Exercise aim: Print, without alteration, the lines that extend from the one holding "Mr. Frank L." to the final line of the listing below.

Start of Data extract

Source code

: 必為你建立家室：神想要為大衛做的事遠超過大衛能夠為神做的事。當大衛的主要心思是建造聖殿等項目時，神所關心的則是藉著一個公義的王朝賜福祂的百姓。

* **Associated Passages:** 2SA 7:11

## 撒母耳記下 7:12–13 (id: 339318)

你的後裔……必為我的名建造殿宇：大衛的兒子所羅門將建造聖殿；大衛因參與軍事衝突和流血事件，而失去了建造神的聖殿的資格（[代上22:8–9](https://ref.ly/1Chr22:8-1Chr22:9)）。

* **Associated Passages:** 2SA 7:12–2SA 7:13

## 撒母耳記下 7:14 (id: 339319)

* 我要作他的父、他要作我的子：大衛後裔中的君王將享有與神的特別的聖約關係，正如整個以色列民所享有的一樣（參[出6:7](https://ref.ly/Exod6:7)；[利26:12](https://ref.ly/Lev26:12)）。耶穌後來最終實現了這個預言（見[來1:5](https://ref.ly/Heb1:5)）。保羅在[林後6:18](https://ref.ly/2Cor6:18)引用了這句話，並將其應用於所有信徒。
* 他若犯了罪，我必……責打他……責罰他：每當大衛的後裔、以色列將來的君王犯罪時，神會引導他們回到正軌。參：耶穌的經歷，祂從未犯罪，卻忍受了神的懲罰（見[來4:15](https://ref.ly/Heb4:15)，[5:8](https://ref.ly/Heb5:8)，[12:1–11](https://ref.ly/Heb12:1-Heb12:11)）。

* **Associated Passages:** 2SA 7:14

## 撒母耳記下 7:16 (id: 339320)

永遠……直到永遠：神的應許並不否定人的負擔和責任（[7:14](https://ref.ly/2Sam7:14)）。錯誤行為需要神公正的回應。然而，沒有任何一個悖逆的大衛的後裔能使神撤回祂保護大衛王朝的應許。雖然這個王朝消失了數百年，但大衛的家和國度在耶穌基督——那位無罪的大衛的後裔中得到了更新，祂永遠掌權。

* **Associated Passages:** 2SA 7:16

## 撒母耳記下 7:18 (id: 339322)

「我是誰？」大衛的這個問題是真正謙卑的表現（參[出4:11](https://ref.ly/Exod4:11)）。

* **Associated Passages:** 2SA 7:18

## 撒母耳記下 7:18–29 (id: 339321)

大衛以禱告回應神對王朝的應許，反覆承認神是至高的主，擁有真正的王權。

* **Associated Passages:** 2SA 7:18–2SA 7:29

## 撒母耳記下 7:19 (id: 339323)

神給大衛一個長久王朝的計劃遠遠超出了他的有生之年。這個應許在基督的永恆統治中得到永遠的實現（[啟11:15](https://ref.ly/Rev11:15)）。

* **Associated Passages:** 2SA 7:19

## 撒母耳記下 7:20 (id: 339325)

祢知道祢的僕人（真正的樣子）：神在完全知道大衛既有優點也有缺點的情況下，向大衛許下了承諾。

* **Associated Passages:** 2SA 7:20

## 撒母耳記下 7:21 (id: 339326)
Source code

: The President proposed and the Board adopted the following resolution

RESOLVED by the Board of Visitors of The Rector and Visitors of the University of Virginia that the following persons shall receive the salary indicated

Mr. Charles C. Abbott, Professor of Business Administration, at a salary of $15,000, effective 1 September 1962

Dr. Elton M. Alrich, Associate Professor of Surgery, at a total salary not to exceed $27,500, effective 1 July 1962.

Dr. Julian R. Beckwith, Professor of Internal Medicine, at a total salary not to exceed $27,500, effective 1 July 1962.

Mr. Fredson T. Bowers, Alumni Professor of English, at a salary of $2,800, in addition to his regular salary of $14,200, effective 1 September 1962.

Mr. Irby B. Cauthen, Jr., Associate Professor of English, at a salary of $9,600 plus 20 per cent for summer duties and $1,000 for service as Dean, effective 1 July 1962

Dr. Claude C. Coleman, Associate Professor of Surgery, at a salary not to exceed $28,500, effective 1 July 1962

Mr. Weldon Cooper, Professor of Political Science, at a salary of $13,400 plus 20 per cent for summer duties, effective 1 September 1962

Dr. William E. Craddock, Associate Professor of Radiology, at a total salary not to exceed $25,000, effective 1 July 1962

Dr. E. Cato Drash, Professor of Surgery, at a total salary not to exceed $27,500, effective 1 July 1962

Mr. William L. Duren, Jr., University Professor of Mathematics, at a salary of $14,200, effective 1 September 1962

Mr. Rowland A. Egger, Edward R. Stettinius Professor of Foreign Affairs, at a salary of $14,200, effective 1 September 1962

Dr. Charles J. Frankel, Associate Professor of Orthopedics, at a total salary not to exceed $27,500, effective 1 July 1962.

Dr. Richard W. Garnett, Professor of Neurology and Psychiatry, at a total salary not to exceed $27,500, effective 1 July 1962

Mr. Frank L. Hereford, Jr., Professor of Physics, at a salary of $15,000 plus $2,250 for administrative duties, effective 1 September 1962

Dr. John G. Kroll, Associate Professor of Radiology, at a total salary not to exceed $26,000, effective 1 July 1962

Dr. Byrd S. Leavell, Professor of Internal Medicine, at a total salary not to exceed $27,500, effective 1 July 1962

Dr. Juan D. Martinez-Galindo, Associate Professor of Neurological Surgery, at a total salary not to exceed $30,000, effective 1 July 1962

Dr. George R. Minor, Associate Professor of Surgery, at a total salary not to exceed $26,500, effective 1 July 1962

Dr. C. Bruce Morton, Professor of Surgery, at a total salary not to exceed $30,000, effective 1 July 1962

End of Data extract

Reply to the exercise:
Mr. Frank L. Hereford, Jr., Professor of Physics, at a salary of $15,000 plus $2,250 for administrative duties, effective 1 September 1962

Dr. John G. Kroll, Associate Professor of Radiology, at a total salary not to exceed $26,000, effective 1 July 1962

Dr. Byrd S. Leavell, Professor of Internal Medicine, at a total salary not to exceed $27,500, effective 1 July 1962

Dr. Juan D. Martinez-Galindo, Associate Professor of Neurological Surgery, at a total salary not to exceed $30,000, effective 1 July 1962

Dr. George R. Minor, Associate Professor of Surgery, at a total salary not to exceed $26,500, effective 1 July 1962

Dr. C. Bruce Morton, Professor of Surgery, at a total salary not to exceed $30,000, effective 1 July 1962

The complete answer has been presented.